- **PROVIDED PASSAGE**:
────

It was tight throughout, Wheaton Academy's 34-28 halftime lead matched by two other 6-point leads the Warriors briefly held in the third quarter.

Wheaton Academy (6-2) led 54-51 with 2:22 left on Ritchie's lay-in from an Eric Albaugh pass, but Hill's fadeaway jumper with 1:17 left tied at it 56-56.

Neither team scored the rest of the fourth quarter, but after Rusthoven's try for a game-winning shot missed, a loose-ball foul on Hope put the Warriors on the foul line for 2 free throws with one second on the clock.

"I told my kids, expect a miracle," Hope coach Gary Tate said. "And a miracle happened tonight."

In overtime the Mighty Eagles sped to a 66-59 lead only to see Wheaton Academy score 7 straight points.

Hope sophomore Avery Busch's baseline jumper gave Hope a 68-66 lead with 24 seconds left in overtime. Rusthoven answered with 2 free throws with 10 seconds left.

────

- **PROBLEM STATEMENT**: Resume the basketball game report after its final sentence about Rusthoven's two free throws with 10 seconds left. The data after the text comes from a separate source.

- **INFORMATION SHOWN**:
────

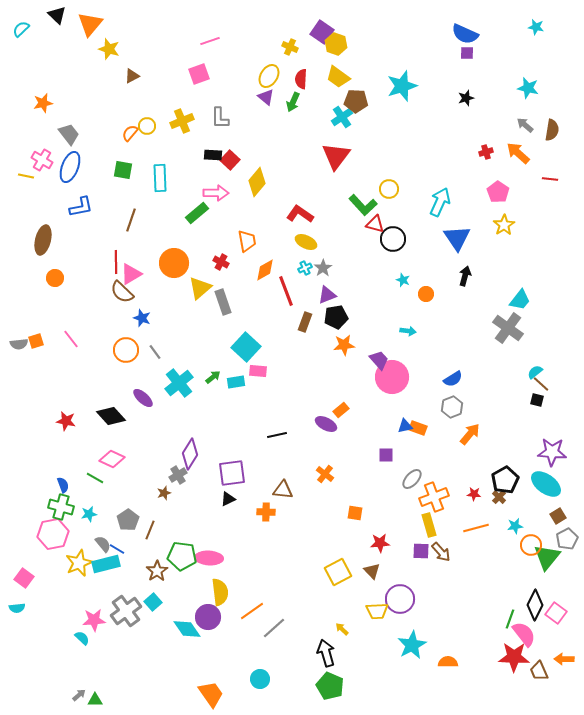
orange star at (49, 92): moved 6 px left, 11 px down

────

- **REPLY TO THE EXERCISE**:
The Mighty Eagles quickly got the ball downcourt, passed out of a trap, and the last player Tate brought off the bench - sophomore Jessie Covington - passed across the lane for Busch's game-winning basket.

Warriors coach Paul Ferguson lamented the three-man trap that allowed a two-on-one break for the winning basket but said free-throw shooting was the killer.

"It's been a big emphasis for us this year, and we just did not shoot them well tonight at all," he said. "It cost us the game."